__What you are asked to do__
From the listing below, copy only the lines running from the line that contains "of human cervical" to the line that contains "neoplastic tissue: adenocarcinoma", both included.

__Raw data__
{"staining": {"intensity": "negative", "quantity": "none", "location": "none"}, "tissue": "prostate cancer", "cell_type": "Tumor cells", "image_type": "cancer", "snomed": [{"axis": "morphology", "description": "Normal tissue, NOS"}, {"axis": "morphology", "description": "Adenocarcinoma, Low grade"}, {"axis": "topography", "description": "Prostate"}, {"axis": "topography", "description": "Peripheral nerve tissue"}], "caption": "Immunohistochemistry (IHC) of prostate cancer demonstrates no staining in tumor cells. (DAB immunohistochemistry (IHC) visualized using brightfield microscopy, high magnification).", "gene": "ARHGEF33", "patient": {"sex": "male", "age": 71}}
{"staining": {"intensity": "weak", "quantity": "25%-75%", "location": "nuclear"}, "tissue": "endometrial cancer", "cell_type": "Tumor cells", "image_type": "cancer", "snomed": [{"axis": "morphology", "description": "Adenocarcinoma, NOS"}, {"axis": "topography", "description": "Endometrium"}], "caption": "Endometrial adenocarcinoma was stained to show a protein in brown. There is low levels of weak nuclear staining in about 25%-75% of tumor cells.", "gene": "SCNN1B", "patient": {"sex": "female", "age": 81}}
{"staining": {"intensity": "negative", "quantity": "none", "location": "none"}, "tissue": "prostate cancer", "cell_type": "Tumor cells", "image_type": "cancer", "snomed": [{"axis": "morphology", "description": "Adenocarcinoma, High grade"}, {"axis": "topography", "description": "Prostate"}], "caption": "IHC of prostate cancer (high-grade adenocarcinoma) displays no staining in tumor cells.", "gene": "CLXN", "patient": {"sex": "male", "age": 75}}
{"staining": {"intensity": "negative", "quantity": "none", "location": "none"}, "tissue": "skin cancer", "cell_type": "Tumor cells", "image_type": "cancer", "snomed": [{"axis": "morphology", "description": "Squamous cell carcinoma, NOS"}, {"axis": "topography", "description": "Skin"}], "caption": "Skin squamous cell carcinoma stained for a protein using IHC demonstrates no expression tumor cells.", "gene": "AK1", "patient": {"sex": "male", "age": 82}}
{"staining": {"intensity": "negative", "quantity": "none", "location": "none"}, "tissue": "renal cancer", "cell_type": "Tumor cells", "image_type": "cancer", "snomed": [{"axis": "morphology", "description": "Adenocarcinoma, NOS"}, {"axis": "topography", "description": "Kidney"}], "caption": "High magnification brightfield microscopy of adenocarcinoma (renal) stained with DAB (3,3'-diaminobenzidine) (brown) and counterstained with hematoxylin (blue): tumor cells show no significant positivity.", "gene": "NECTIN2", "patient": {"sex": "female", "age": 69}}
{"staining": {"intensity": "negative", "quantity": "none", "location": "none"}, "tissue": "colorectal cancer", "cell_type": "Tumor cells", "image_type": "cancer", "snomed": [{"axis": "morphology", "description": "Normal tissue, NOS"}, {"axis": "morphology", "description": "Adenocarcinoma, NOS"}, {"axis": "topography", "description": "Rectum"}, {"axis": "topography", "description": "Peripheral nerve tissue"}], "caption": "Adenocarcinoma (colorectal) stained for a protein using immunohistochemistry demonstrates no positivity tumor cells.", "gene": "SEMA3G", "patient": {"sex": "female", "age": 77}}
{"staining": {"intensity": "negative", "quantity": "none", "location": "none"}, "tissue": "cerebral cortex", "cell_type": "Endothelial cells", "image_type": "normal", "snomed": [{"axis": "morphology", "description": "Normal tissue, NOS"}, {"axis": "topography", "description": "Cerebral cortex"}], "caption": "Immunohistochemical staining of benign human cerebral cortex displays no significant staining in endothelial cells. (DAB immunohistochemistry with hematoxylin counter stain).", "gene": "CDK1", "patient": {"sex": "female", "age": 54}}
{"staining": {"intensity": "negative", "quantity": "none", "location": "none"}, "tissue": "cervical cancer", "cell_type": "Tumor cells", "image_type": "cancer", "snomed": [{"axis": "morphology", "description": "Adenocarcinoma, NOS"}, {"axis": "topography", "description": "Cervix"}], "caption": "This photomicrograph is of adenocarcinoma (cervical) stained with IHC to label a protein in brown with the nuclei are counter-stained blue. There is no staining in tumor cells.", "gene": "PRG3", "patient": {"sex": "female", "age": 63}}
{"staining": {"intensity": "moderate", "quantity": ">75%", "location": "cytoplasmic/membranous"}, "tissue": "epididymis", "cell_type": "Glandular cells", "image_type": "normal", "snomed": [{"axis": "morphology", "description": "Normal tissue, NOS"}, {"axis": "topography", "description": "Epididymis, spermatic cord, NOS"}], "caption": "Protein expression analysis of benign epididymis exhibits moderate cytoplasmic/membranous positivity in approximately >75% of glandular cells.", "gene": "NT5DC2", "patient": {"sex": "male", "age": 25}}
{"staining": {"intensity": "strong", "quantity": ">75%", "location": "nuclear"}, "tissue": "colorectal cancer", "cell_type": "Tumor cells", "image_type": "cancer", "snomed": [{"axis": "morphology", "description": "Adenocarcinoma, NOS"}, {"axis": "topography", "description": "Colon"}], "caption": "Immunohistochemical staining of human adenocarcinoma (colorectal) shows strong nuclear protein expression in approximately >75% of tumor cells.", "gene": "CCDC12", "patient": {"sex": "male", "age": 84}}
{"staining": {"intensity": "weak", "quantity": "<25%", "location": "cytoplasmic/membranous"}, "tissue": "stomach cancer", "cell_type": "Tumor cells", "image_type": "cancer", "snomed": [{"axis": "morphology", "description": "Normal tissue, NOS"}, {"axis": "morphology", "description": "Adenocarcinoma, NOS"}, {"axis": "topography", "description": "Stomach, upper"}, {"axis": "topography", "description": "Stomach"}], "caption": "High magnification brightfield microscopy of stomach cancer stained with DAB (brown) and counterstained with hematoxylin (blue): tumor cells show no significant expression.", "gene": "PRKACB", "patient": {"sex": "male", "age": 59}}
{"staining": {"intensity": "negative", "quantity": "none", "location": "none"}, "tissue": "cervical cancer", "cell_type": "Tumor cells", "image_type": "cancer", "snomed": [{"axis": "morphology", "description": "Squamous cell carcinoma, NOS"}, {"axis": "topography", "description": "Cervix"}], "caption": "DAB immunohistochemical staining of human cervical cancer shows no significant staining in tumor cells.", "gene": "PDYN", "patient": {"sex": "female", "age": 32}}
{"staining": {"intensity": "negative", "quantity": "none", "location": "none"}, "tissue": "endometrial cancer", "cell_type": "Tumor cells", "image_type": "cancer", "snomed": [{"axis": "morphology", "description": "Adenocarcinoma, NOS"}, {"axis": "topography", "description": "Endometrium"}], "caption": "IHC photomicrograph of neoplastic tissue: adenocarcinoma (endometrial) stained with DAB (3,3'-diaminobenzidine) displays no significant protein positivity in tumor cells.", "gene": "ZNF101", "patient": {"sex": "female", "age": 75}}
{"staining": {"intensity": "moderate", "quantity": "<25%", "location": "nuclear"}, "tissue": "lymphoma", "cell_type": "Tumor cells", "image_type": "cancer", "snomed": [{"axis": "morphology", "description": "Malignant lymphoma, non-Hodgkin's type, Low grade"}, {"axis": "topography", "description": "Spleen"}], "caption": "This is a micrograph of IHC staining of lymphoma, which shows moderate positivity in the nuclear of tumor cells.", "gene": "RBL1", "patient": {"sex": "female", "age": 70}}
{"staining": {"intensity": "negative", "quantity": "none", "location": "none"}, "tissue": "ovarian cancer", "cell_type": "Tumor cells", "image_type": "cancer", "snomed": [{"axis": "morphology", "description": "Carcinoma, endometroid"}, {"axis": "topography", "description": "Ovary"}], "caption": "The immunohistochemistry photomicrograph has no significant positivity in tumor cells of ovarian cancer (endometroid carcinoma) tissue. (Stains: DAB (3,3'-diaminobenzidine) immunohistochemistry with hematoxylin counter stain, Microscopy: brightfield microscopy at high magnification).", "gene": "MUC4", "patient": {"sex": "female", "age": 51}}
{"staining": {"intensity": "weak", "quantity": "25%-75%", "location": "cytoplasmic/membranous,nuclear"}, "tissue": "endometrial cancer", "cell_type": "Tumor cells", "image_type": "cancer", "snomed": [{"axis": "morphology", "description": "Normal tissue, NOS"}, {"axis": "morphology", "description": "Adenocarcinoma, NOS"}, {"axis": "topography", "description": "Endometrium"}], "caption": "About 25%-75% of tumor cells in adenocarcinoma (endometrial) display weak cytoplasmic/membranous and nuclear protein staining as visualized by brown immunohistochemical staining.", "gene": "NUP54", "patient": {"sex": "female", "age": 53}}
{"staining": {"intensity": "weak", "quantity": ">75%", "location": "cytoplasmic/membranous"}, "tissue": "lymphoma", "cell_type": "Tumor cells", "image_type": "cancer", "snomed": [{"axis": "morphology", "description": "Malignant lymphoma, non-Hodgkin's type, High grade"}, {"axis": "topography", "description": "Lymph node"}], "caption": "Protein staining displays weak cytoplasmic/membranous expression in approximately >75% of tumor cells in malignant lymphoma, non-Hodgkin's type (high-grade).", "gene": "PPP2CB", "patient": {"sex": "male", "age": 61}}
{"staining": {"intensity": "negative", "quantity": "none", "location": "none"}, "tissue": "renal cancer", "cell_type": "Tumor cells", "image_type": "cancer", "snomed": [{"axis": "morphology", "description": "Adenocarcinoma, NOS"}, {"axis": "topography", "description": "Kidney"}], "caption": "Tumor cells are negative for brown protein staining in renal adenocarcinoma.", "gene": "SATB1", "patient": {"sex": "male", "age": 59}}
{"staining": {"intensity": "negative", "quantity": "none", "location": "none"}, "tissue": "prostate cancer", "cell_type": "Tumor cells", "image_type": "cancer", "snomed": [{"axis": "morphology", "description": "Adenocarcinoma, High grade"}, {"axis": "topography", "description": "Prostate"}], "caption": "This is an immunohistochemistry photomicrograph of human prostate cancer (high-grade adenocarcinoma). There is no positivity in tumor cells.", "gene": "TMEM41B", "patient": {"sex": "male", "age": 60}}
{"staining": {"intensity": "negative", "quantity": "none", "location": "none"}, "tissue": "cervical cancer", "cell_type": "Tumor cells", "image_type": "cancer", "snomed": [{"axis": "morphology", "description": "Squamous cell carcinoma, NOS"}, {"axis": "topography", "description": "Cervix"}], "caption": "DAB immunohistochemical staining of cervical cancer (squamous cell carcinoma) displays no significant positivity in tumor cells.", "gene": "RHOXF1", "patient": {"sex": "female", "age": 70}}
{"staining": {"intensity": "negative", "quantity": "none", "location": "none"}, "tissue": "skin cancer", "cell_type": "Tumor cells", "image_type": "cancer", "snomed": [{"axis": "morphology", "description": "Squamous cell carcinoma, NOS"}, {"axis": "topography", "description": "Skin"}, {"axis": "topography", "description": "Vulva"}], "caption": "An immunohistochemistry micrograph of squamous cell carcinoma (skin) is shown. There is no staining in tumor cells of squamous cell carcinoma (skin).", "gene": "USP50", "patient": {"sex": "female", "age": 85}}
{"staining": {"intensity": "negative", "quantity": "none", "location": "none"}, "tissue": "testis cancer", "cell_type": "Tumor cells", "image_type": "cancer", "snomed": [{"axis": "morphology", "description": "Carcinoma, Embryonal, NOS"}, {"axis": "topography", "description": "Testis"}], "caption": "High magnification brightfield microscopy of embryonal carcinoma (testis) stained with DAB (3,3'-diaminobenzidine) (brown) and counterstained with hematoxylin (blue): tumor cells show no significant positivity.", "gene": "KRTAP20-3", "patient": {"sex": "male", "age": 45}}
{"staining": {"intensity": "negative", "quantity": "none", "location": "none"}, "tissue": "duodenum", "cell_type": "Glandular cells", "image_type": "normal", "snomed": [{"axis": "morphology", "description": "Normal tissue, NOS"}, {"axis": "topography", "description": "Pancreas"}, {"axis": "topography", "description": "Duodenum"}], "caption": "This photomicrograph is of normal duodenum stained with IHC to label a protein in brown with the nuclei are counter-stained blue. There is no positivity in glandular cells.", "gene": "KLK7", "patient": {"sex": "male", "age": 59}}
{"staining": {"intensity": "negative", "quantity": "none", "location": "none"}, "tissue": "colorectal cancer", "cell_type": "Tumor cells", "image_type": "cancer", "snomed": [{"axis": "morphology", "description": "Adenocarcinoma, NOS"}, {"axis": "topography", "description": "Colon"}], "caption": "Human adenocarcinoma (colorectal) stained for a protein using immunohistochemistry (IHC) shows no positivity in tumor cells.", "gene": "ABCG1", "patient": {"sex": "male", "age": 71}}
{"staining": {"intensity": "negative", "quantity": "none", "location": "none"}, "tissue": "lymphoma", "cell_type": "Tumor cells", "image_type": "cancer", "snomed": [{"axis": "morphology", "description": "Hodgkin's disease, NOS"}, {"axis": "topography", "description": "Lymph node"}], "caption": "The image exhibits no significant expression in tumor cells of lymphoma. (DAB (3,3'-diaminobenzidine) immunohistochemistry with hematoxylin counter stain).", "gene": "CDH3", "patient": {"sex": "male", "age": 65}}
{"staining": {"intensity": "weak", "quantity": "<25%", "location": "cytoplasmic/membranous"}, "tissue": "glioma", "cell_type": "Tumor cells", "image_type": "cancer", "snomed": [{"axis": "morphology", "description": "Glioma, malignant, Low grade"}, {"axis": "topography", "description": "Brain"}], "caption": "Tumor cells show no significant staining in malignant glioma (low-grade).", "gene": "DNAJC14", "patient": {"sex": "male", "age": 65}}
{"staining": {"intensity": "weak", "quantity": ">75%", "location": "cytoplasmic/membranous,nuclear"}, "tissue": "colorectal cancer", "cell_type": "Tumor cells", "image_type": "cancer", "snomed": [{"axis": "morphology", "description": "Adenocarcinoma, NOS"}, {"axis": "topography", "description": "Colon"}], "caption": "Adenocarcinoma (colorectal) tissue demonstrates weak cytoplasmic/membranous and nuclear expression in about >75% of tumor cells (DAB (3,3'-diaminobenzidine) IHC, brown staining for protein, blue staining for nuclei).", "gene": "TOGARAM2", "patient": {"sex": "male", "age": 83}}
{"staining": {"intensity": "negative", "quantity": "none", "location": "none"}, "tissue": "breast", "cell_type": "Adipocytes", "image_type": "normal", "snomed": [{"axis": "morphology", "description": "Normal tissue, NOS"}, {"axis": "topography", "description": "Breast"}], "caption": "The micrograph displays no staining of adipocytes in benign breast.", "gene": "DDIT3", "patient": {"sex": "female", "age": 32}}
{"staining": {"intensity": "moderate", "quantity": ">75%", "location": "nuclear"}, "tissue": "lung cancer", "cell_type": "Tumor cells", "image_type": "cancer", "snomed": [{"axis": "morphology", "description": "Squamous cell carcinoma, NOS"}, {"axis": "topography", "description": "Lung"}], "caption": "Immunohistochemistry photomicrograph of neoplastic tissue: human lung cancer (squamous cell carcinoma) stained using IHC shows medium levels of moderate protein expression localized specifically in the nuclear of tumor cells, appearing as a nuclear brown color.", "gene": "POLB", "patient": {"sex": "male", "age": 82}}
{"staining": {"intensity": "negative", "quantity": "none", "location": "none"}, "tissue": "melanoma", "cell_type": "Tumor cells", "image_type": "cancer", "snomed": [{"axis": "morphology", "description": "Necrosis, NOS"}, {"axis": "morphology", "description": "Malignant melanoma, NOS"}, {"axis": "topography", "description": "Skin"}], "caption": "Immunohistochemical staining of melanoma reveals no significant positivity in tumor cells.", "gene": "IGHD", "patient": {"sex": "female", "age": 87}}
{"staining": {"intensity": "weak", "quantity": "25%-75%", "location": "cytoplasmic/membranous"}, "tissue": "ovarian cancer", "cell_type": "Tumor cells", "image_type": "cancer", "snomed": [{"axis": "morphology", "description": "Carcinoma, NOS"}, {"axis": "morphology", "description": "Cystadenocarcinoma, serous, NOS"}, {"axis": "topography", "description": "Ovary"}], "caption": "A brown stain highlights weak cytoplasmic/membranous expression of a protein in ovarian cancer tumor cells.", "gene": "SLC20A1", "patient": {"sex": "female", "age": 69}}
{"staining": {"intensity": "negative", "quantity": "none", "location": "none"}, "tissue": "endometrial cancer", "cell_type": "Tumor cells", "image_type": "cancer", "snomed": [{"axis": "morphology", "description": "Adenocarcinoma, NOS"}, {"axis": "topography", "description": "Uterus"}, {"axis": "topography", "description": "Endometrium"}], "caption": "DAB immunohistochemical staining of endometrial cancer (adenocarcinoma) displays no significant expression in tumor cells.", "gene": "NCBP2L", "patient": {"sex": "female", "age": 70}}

__Answer box__
{"staining": {"intensity": "negative", "quantity": "none", "location": "none"}, "tissue": "cervical cancer", "cell_type": "Tumor cells", "image_type": "cancer", "snomed": [{"axis": "morphology", "description": "Squamous cell carcinoma, NOS"}, {"axis": "topography", "description": "Cervix"}], "caption": "DAB immunohistochemical staining of human cervical cancer shows no significant staining in tumor cells.", "gene": "PDYN", "patient": {"sex": "female", "age": 32}}
{"staining": {"intensity": "negative", "quantity": "none", "location": "none"}, "tissue": "endometrial cancer", "cell_type": "Tumor cells", "image_type": "cancer", "snomed": [{"axis": "morphology", "description": "Adenocarcinoma, NOS"}, {"axis": "topography", "description": "Endometrium"}], "caption": "IHC photomicrograph of neoplastic tissue: adenocarcinoma (endometrial) stained with DAB (3,3'-diaminobenzidine) displays no significant protein positivity in tumor cells.", "gene": "ZNF101", "patient": {"sex": "female", "age": 75}}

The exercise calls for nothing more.